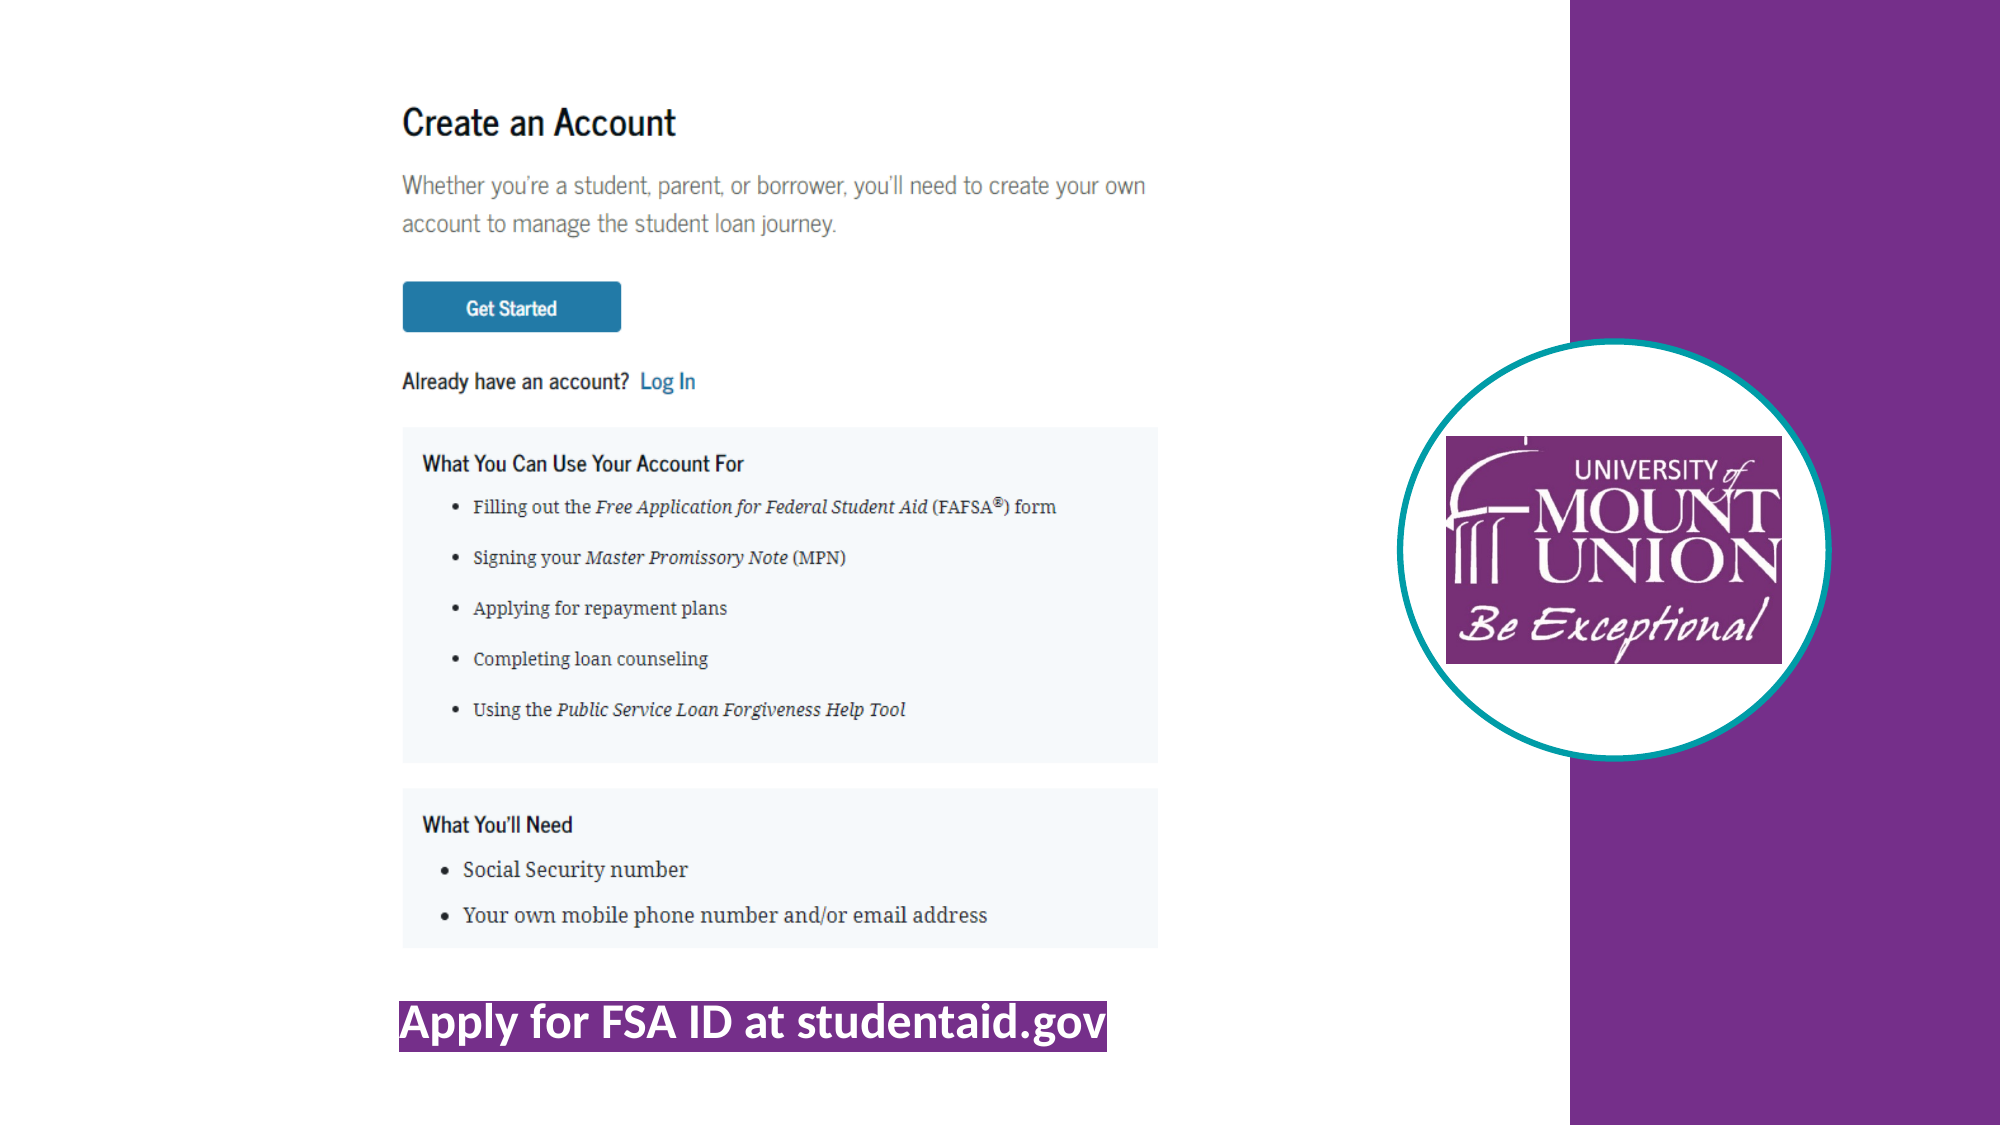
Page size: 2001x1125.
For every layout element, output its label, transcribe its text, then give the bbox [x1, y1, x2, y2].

text_box [1399, 340, 1830, 760]
text_box Apply for FSA ID at studentaid.gov [384, 981, 1241, 1057]
text_box [1570, 0, 2000, 1125]
picture [1446, 436, 1782, 664]
picture [384, 89, 1158, 957]
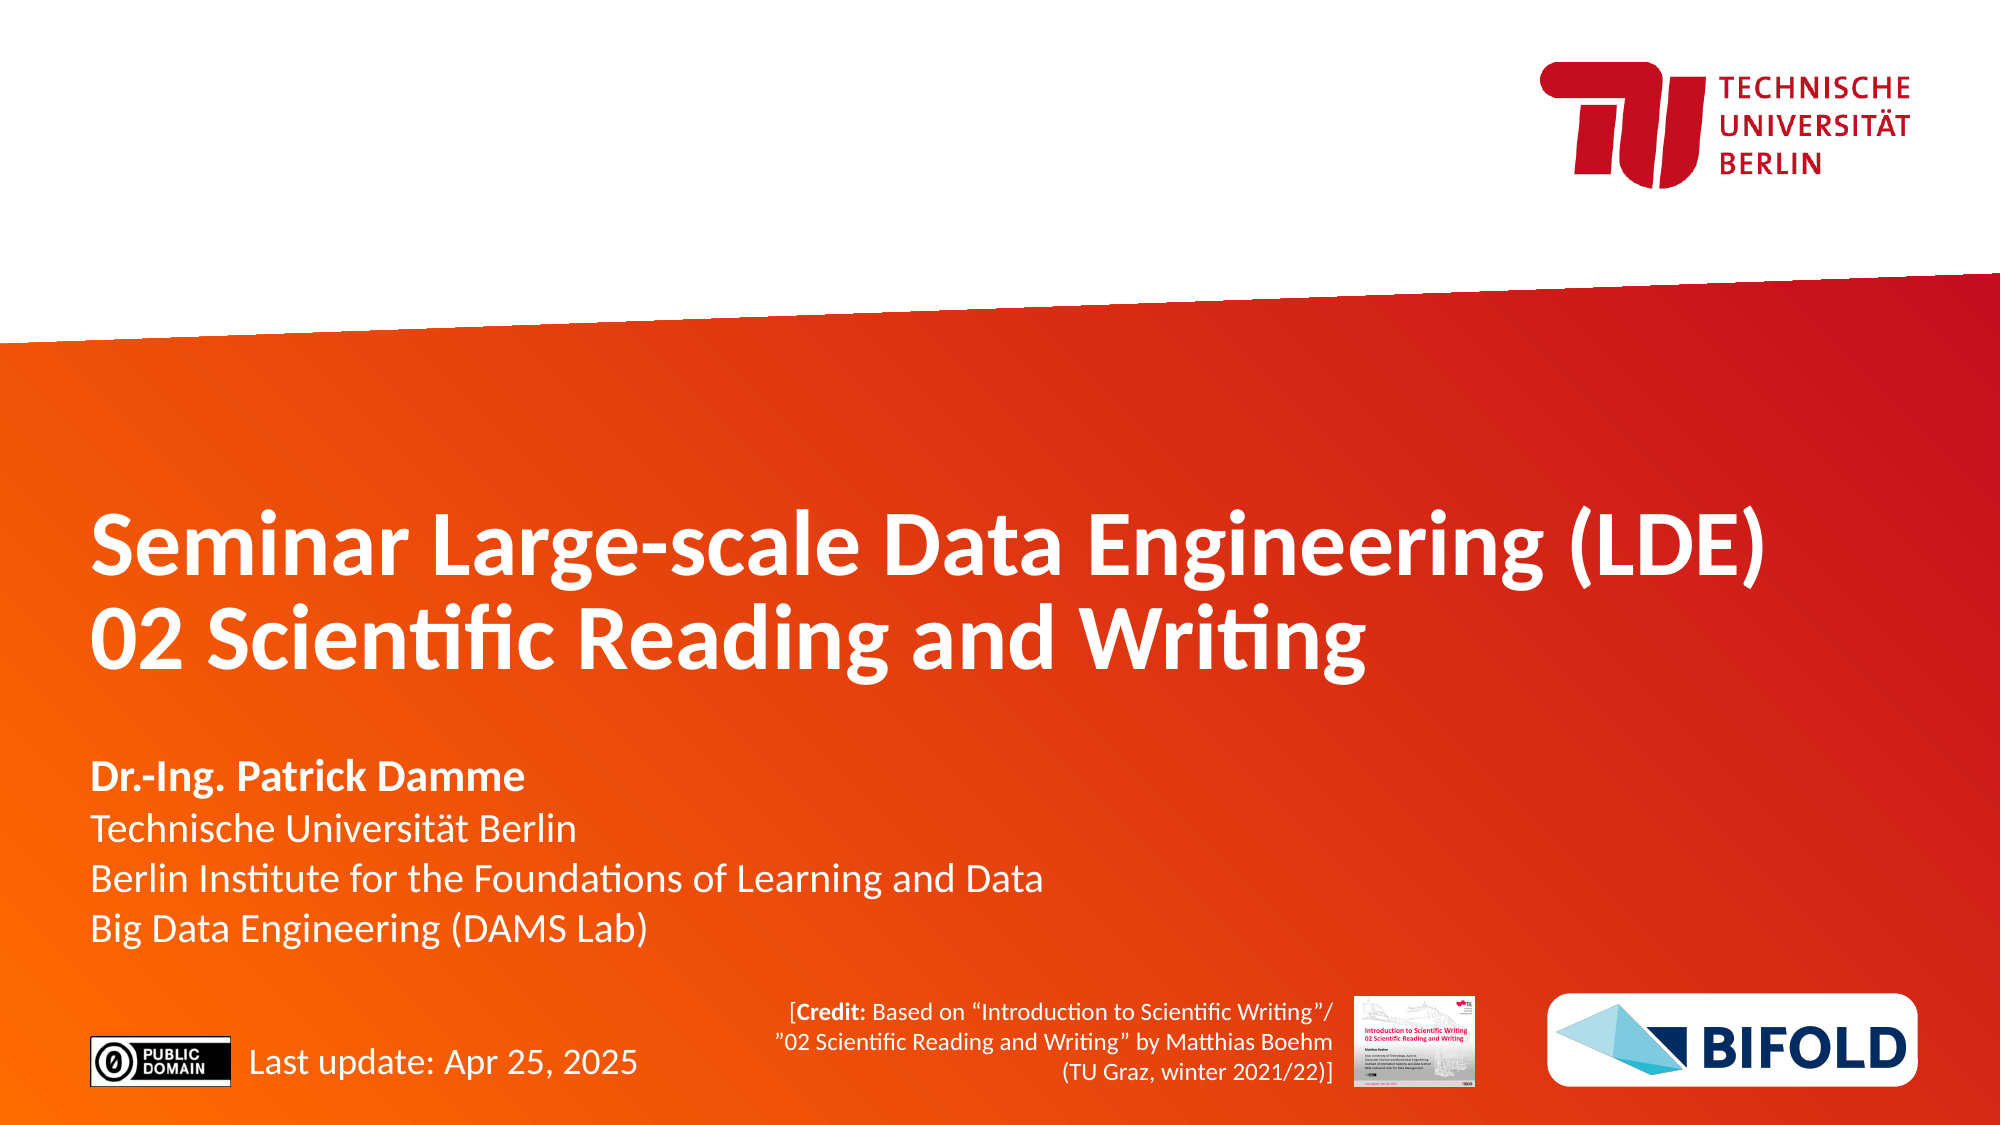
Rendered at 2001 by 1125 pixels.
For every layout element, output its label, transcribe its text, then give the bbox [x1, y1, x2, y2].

picture [90, 1036, 231, 1087]
picture [1354, 996, 1475, 1087]
text_box Seminar Large-scale Data Engineering (LDE) 02 Scientific Reading and Writing [90, 500, 1981, 689]
text_box Last update: Apr 25, 2025 [249, 1029, 759, 1090]
text_box Dr.-Ing. Patrick Damme Technische Universität Berlin Berlin Institute for the Foundations of Learning and Data Big Data Engineering (DAMS Lab) [90, 750, 1457, 951]
picture [1540, 62, 1910, 189]
picture [1556, 1004, 1906, 1075]
text_box [Credit: Based on “Introduction to Scientific Writing”/ ”02 Scientific Reading and Writing” by Matthias Boehm (TU Graz, winter 2021/22)] [759, 988, 1349, 1093]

• TASK INSTRUCTIONS
The lines from the beginning of the listing above through the line holding "Rendered at 2001 by 1125 pixels." are to be duplicated exactly, and the pictures omitted.

• RESPONSE TO THE TASK
Page size: 2001x1125.
For every layout element, output its label, transcribe its text, then give the bbox [x1, y1, x2, y2].

text_box [1399, 340, 1830, 760]
text_box Apply for FSA ID at studentaid.gov [384, 981, 1241, 1057]
text_box [1570, 0, 2000, 1125]
picture [1446, 436, 1782, 664]
picture [384, 89, 1158, 957]
Rendered at 2001 by 1125 pixels.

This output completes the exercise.